- _What needs to be done_
Please answer from the article on making speciality coffee at home: what can do a reasonable job in place of a battery-powered milk frother?

- _Document extract_
╭──

While we write this article, it seems like working from home is going to be an ongoing routine for some.
So, why not take this time to learn how to make your own speciality coffees at home?
You don’t need an expensive machine
If you’re just getting started with speciality coffee-making at home then there’s no need for an espresso maker or other expensive equipment.
While you might not be able to fully ‘texture the milk’ without a machine – you can get somewhat close to the real thing with just a few simple steps.
Let’s look at how you can make some common beverages at home.
If you can get your hands on a few basic pieces of kit however you will be able to make some of the drinks below with a lot less effort.
Here are some of the devices to consider:
- A stove top espresso maker
- A standalone espresso machine
- A battery-powered milk frother/foamer (a manual or electric hand whisk can also do a reasonable job)
- A decent coffee press or drip-fed brewing system
In the recipes below we’ve explained how each of the component parts can be made at home with equipment like this, but you can also try experimenting with basic items in the house like jusg and saucepans.
Making an Espresso at home
First up the simple espresso – strong and intense coffee usually served in small quantities, and the base for many other recipes.

╰──

- _Provided data_

╭──

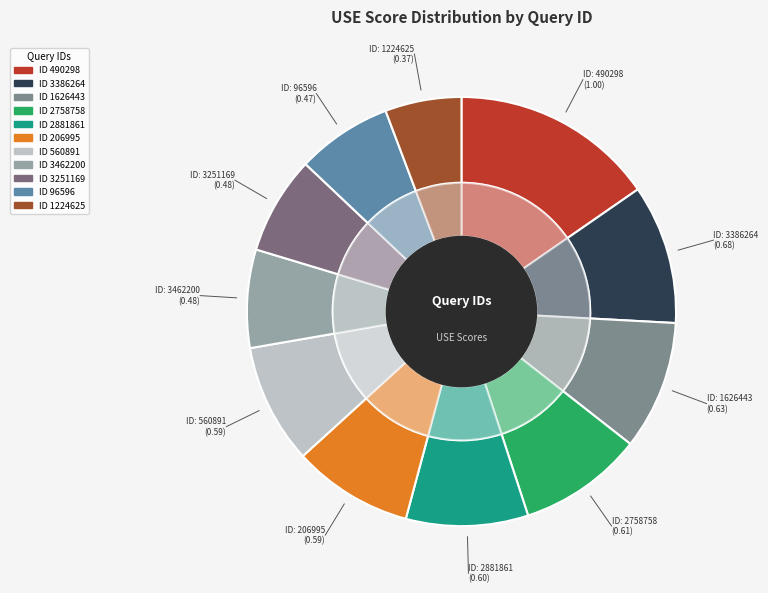

True or false: 3462200 accounts for 1% of the total.

False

╰──

- _Solution for this exercise_
A manual or electric hand whisk.